Originally Posted by

**georgel** First of all, thank you for your responses.

This is what I did:

$\displaystyle u(x, y)=X(x)Y(y)$

$\displaystyle X''Y + Y''X=0$

$\displaystyle \frac{X''}{X}=-\frac{Y''}{Y}=-\lambda^2$, $\displaystyle \lambda \geq 0$

According to my textbook, we use $\displaystyle \lambda$ _squared_ because it's easier to work with it later, and the minus is according to the theorem of non-negativity of eigenvalues (I'm not sure that's the correct english term.) so basically, I'm checking $\displaystyle \lambda =0$ and $\displaystyle \lambda > 0$.

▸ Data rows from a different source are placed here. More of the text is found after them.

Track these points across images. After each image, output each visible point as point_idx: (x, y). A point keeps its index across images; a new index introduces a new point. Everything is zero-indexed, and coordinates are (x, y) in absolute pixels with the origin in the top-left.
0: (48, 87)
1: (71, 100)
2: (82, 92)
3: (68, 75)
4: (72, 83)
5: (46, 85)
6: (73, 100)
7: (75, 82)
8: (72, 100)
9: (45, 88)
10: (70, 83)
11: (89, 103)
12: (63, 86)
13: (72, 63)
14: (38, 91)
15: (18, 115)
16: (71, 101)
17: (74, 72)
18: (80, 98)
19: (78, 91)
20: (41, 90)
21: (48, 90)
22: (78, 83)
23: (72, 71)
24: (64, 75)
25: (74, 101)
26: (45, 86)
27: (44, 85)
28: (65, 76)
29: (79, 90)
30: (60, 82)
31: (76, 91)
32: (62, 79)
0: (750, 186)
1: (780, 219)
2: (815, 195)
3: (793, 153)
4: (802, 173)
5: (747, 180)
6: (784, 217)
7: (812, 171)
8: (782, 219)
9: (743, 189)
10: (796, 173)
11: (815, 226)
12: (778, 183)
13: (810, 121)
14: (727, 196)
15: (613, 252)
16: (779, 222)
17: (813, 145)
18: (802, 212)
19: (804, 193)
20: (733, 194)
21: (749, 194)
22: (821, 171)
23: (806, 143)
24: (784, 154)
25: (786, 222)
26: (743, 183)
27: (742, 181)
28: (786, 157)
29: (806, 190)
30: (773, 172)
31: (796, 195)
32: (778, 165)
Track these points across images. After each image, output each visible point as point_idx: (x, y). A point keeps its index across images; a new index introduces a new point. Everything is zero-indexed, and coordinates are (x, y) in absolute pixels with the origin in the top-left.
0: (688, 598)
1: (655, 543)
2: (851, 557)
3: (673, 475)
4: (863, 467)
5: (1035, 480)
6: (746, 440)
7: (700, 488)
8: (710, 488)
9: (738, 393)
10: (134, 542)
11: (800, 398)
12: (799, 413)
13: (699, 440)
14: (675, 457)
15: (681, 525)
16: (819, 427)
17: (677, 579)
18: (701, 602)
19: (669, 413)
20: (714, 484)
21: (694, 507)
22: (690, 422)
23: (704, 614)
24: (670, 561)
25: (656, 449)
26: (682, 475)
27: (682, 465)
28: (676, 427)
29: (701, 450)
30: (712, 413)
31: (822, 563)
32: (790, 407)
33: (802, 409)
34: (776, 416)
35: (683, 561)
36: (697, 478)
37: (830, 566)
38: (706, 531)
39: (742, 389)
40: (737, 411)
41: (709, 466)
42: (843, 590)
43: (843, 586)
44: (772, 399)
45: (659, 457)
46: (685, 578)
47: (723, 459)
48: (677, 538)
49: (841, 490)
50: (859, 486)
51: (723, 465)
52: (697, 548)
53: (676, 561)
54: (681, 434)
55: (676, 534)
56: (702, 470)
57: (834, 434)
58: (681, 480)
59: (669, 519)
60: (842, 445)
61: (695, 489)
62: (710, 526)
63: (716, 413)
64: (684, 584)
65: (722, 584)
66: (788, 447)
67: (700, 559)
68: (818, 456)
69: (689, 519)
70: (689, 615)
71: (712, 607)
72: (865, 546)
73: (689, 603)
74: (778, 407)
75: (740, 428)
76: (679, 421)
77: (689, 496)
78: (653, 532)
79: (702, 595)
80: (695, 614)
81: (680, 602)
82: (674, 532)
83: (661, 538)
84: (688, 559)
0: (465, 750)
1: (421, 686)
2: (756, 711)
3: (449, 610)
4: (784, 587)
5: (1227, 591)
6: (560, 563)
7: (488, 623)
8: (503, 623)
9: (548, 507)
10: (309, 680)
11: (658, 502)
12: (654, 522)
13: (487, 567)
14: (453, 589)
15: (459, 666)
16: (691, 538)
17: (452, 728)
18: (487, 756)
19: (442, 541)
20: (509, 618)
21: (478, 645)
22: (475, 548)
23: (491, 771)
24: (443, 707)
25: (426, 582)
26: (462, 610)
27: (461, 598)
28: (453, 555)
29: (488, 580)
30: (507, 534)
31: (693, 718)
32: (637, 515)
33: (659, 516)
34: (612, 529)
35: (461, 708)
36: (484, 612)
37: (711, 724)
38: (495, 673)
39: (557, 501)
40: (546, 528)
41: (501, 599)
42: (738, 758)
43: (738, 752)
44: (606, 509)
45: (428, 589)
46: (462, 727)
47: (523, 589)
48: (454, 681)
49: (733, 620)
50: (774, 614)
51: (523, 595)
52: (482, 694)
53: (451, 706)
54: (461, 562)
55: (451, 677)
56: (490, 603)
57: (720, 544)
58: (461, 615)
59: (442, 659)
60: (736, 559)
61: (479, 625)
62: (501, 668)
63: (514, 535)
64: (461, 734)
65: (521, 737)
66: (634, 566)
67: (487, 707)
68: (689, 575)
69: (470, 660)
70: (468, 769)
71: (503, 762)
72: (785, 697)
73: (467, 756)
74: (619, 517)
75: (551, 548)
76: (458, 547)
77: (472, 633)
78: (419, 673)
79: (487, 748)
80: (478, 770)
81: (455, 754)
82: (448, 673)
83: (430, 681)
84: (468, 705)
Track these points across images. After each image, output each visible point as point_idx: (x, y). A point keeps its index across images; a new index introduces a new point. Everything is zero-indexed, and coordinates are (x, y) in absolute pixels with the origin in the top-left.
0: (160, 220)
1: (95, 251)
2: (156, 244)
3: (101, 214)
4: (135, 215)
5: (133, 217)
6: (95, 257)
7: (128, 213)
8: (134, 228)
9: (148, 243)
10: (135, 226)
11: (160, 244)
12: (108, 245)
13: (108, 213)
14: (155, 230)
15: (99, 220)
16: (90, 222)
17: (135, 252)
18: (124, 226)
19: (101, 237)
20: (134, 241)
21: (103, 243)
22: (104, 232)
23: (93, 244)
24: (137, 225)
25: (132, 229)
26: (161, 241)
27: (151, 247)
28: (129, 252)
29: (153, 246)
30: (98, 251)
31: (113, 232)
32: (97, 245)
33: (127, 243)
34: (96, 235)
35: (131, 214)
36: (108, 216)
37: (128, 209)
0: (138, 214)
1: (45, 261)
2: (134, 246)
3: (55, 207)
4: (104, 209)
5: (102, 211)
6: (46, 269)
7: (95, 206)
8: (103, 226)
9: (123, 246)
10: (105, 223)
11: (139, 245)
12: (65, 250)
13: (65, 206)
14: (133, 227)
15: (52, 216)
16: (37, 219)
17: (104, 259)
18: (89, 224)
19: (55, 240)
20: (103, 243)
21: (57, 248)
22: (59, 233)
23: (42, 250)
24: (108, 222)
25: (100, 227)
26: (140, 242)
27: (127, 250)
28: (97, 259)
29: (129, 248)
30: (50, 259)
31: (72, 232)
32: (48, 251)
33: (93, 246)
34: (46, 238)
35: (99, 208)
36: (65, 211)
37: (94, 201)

$\displaystyle \lambda=0$ gives me:

$\displaystyle X''=0$, that is, $\displaystyle X=Ax+B$.

$\displaystyle X(0)=0$ gives me $\displaystyle B=0$.

So, I have $\displaystyle X=Ax$, which is not a trivial solution. I get the same when I do it like you said, $\displaystyle X''+kX=0$.

What did I do wrong?

$\displaystyle \lambda>0$:

Characteristic equation:

$\displaystyle x^2=-\lambda^2$

$\displaystyle x=+- \sqrt{-\lambda^2}=+-i\lambda$

$\displaystyle X=Csin(\lambda x)+Dcos(\lambda x)$

$\displaystyle X(0)=0$ gives me $\displaystyle D=0$. So, $\displaystyle X=Csin(\lambda x)$.

I'm really confused, please help.